Butler believed that “there is no “proper” gender, a gender proper to one sex rather than another, which is in some sense that sex’s cultural property” (Butler 722). In this sense she seems to be differentiating between the definition of gender and sex, implying that gender is a more variable state that can be ascribed to the actual, biological sex, and when the two are automatically paired in a specific way, it is “improperly installed as the effect of a compulsory system” (Butler 722). With these conditions at hand, it is safe to say that Butler believes that gender/sexuality is simply an outer facet of the individual that is manifested solely for the viewing pleasure of society. A person’s sex, on the other hand, is defined exclusively by which set of organs a person has between their legs.
It is interesting to see such a similar viewpoint arise from the Enlightenment; an era where women were still stuck in the stages of objectification and inferiority. Jonathan Swift’s “A Beautiful Young Nymph Going to Bed” illustrates the process that a particular woman undergoes when she comes home from the streets and undresses. After removing every last artificial piece of beauty from her body, the narrator asks “But how shall I describe her Arts/ To recollect her scatter’d Parts?/ Or shew the Anguish, Toil, and Pain,/ Of gath’ring up herself again?” (Swift 67-70), addressing the distressing unnaturalness that derives from covering up one’s true self with a fake mask to show everyone else. Similarly, in “The Lady’s Dressing Room”, Swift focuses on the intricate materials used by women to make themselves presentable, and how ugly that is. Strephon considers “Such Order from Confusion sprung/ Such gaudy Tulips rais’d from Dung” (Swift 143-44) as the physical presentation of women in his day and how this only yields confusion and deception. It is refreshing and interesting to see such a modern view of the concept of gender arise from this time – Swift’s idea cooperates nicely with Butler’s to conclude that a public presentation of gender is independent of one’s actual sex. This idea is less of a “the-chicken-or-the-egg” concept but more following the idea that they are two separate states, one being physical and one being mental that are not necessarily linked.

************

What needs to be done: From the essay on Butler and Swift, write out word for word the passage that starts at "Butler believed that" and ends after "between their legs.". The material that comes next has no connection to the essay on Butler and Swift.

Stored data entries:
************

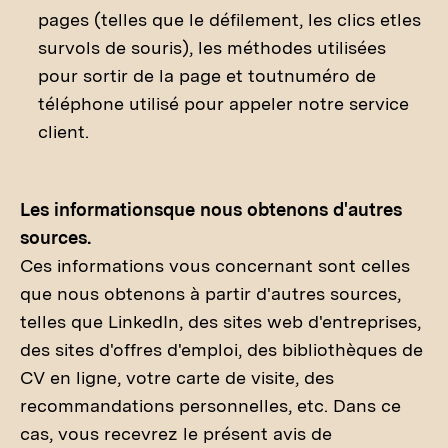
pages (telles que le défilement, les clics etles
survols de souris), les méthodes utilisées
pour sortir de la page et toutnuméro de
téléphone utilisé pour appeler notre service
client.
Les informationsque nous obtenons d'autres
sources.
Ces informations vous concernant sont celles
que nous obtenons à partir d'autres sources,
telles que LinkedIn, des sites web d'entreprises,
des sites d'offres d'emploi, des bibliothèques de
CV en ligne, votre carte de visite, des
recommandations personnelles, etc. Dans ce
cas, vous recevrez le présent avis de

************

Result of the exercise:
Butler believed that “there is no “proper” gender, a gender proper to one sex rather than another, which is in some sense that sex’s cultural property” (Butler 722). In this sense she seems to be differentiating between the definition of gender and sex, implying that gender is a more variable state that can be ascribed to the actual, biological sex, and when the two are automatically paired in a specific way, it is “improperly installed as the effect of a compulsory system” (Butler 722). With these conditions at hand, it is safe to say that Butler believes that gender/sexuality is simply an outer facet of the individual that is manifested solely for the viewing pleasure of society. A person’s sex, on the other hand, is defined exclusively by which set of organs a person has between their legs.